• **What is required**:
Find each line below that contains the string "option", with case counting, and copy all of those lines out.

(Extracted lines)
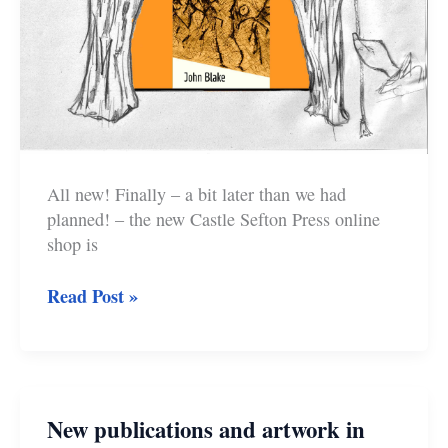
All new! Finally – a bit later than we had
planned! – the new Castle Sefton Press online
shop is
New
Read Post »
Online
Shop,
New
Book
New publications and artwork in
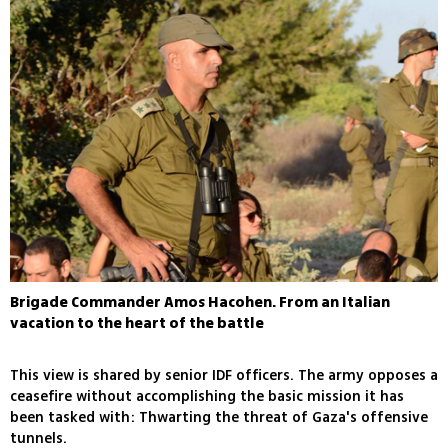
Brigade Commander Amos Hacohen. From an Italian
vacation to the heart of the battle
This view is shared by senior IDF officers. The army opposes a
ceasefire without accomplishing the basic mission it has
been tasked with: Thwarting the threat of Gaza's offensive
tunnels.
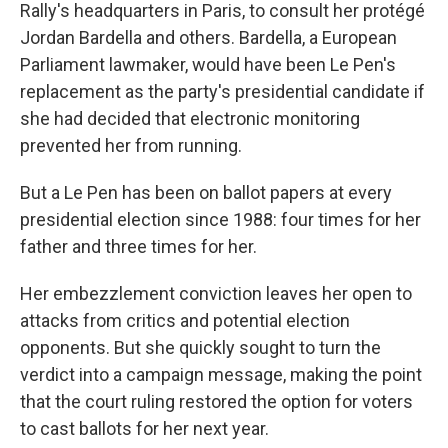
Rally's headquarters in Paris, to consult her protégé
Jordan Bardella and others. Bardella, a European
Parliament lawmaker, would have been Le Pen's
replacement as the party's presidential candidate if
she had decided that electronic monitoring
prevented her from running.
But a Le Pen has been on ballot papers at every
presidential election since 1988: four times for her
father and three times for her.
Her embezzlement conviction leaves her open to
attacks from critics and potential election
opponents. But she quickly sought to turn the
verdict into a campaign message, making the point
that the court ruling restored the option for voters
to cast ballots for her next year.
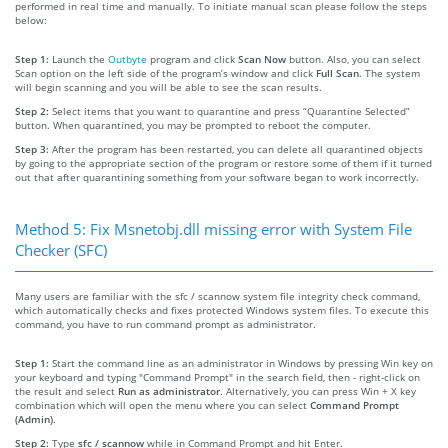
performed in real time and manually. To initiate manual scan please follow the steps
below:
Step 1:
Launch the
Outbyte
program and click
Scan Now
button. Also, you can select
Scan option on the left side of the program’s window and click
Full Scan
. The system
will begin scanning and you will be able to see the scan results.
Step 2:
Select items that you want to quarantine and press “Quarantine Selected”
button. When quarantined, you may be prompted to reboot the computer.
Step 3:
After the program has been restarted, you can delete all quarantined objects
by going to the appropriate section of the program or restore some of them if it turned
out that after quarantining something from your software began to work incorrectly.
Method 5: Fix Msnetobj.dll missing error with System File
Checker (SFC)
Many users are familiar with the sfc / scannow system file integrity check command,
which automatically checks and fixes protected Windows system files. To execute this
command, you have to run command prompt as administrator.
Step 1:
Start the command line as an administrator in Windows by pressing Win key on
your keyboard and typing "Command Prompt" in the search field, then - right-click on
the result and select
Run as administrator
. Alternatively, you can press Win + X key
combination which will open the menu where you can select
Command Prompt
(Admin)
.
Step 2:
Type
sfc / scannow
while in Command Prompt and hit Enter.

• **Written response**:
that the court ruling restored the option for voters
Scan option on the left side of the program’s window and click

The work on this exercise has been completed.